**Selected extract**
Learning resources for the Business Information Technology program at a community college in eastern Canada were moved onto an online platform. The cluster of courses taught by eight learning managers at two separate campuses as well as by distance was heavily revised, reformatted and migrated to WebCT™ on a project time line of only six months. We examine the ways in which this process was a success, why difficulties arose and what strategies were put in place for future development.

Tensions developed among project participants not just because of difficulties with planning and management but also owing to an underlying question about the pedagogical value of online teaching tools in the classroom. We conclude that staff commitment may come easily when an online platform is proposed to improve curriculum management and consistency. This is particularly true when appropriate incentives and supports are provided. However, change is more difficult when it impinges on a teacher’s self-image and pedagogical principles. This type of cultural shift requires more prolonged, participatory processes.

**Problem details**
Carry on the piece about moving a college program's courses online, starting right after its last sentence. The data that follows has no connection to the piece about moving a college program's courses online.

**Extracted data entries**
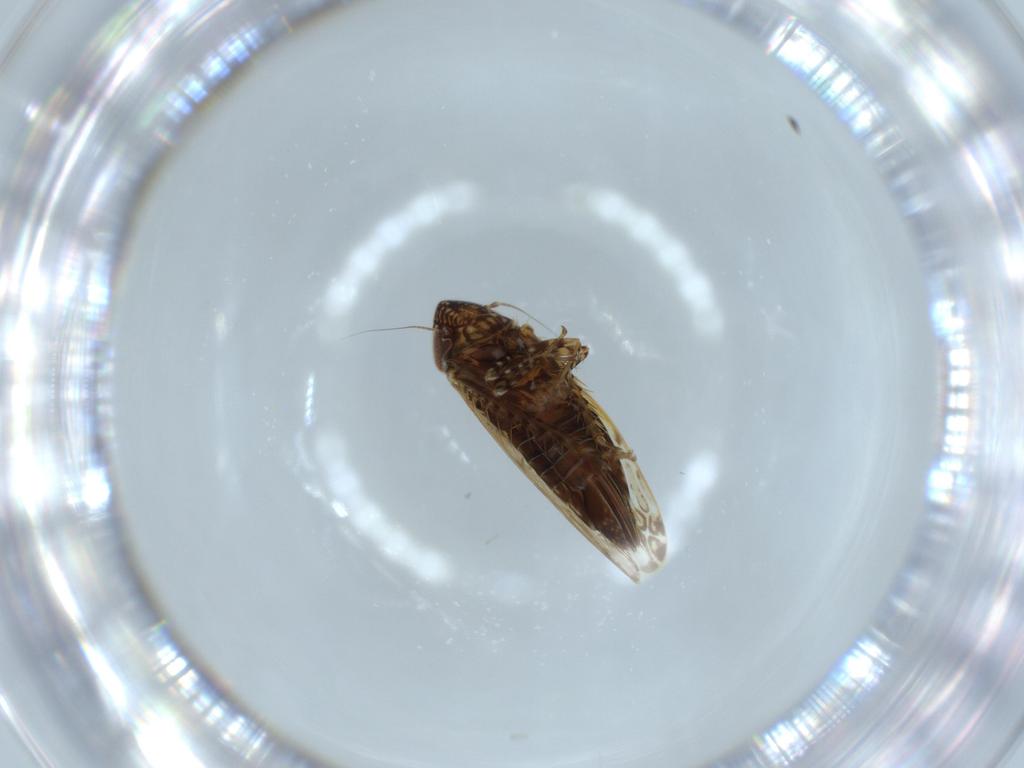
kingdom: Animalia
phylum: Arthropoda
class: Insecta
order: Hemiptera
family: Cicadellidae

* * *

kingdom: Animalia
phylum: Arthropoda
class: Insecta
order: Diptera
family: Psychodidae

---

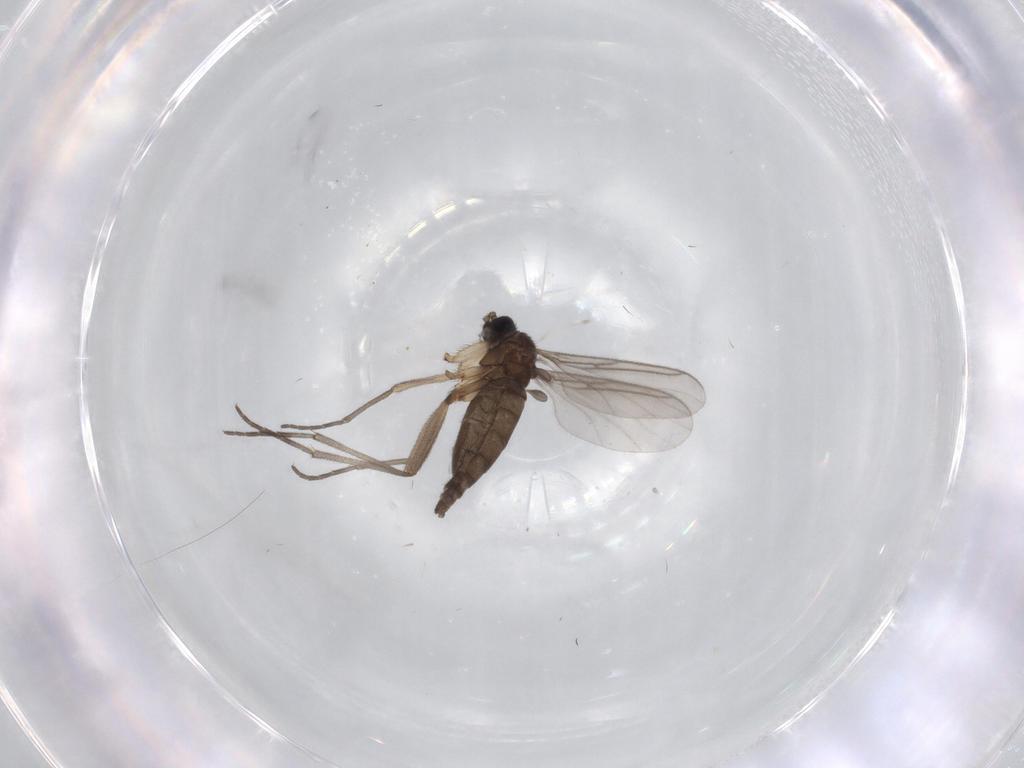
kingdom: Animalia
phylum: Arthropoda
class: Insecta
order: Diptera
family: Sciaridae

**Answer to the task**
Keywords: Change process, Online learning, WebCT™


Introduction

The changing world of tertiary education

A major challenge for tertiary institutions is adjusting to change as the use of digital technologies in education rapidly expands (Bates, 2000; Duderstadt, 1999). Although institutions, faculty and students have an interest in putting post-secondary courses online there are hurdles to successful implementation (Jennings & Dirksen, 1997). Documentation and evaluation of the process of online migration helps innovators to learn from and improve these processes.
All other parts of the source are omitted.